• DOCUMENT EXTRACT:

First artificial heart transplant done outside France

An artificial Carmat heart. The company has announced a successful operation for the first time outside of France

French biomedical company Carmat has announced that it has successfully implanted an artificial heart outside of France for the first time.

Although the date of the operation has not been released, it is said to have taken place at the National Research Center for Cardiac Surgery, in Astana, Kazakhstan, reports French newspaper Le Monde.

This is the first time that the company has successfully managed the procedure outside of France, having completed it for the first time ever in 2013.

The procedure, which used an artificial heart rather than a real one, was deemed a success at first, but the patient in question died 75 days after the operation, due to the heart’s batteries failing.

Four more attempts were made, with each patient dying soon after.

In principle - and when operating as intended - it is hoped that the hearts will bring at least five years of extra life to patients who would otherwise be considered terminal.

• RECORDED INFORMATION:
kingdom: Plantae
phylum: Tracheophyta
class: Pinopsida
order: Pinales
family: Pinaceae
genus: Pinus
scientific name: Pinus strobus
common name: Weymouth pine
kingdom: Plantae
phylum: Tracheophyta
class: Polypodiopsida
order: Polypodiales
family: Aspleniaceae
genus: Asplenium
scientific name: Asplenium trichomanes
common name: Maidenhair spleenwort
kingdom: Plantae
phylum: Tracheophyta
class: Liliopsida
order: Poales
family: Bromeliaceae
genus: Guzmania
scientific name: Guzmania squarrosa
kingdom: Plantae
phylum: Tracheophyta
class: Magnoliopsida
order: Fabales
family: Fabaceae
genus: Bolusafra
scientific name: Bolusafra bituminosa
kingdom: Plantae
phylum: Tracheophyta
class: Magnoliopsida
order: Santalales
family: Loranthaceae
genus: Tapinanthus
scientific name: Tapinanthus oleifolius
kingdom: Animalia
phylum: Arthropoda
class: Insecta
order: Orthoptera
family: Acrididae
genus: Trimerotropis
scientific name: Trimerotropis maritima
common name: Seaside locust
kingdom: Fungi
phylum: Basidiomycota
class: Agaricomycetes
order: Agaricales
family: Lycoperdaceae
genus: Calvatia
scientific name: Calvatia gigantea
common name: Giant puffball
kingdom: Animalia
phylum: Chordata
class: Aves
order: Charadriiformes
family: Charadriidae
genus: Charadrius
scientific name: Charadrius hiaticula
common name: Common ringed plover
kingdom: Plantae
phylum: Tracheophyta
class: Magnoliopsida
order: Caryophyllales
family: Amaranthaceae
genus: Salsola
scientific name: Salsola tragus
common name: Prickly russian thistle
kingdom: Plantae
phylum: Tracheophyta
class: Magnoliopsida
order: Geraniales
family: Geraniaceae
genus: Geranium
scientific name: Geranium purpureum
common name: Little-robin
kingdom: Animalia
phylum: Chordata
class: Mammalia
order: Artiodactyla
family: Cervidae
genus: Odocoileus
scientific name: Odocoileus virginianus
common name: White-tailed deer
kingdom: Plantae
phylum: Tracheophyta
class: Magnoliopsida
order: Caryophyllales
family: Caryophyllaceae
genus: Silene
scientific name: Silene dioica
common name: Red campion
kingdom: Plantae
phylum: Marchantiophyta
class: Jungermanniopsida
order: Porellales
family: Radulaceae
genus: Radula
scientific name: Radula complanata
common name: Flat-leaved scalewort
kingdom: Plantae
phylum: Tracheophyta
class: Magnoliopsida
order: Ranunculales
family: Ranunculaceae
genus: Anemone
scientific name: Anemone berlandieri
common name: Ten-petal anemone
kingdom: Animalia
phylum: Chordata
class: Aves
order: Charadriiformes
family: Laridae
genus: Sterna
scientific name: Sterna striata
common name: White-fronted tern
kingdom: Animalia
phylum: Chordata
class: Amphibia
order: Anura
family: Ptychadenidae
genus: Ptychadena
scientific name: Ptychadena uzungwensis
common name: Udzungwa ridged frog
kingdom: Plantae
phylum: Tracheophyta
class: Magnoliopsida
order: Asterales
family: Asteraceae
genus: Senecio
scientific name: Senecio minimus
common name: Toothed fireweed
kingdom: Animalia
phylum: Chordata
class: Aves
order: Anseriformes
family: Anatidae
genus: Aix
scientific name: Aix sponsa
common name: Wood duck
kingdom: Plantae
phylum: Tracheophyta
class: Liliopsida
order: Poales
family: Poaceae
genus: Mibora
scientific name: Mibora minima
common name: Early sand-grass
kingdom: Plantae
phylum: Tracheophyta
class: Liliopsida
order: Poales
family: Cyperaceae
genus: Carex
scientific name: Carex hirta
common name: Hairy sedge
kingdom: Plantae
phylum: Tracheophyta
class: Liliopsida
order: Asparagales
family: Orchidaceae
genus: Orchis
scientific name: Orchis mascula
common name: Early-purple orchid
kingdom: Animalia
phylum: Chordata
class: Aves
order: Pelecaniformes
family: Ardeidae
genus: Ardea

• THINGS TO DO:
1. In the artificial heart article, where was the operation outside France reportedly carried out?
2. Does the artificial heart article support each statement below? Answer yes or no, and quote the words from the article that settle it.
(a) The date of the operation in Kazakhstan has been made public.
(b) The patient in the 2013 procedure died because the heart's batteries failed.
(c) After that first procedure, five more attempts were made.
3. Pick up the artificial heart article after its last sentence and keep writing.

• OUTPUTS FOR THE TASKS:
1. At the National Research Center for Cardiac Surgery, in Astana, Kazakhstan.

2.
(a) No: "the date of the operation has not been released"
(b) Yes: "died 75 days after the operation, due to the heart’s batteries failing"
(c) No: "Four more attempts were made"

3.
Following these deaths, however, the National Agency of Security and Medicine (l’Agence nationale de sécurité du médicament (ANSM)) asked for more guarantees ahead of any more trials, and Carmat was suspended from operating on any more patients for six months.

Now, the company plans to include 20 patients suffering from heart failure - specifically, advanced biventricular heart failure - in a new study, to “evaluate the security and performance of the system”, and began trials again in May this year.

Carmat - with the name created after combining the surname of co-founding surgeon Alain Carpentier with co-founding company Matra Défense - is a biomedical organisation based in Vélizy-Villacoublay, in Ile-de-France, founded in the 1990s.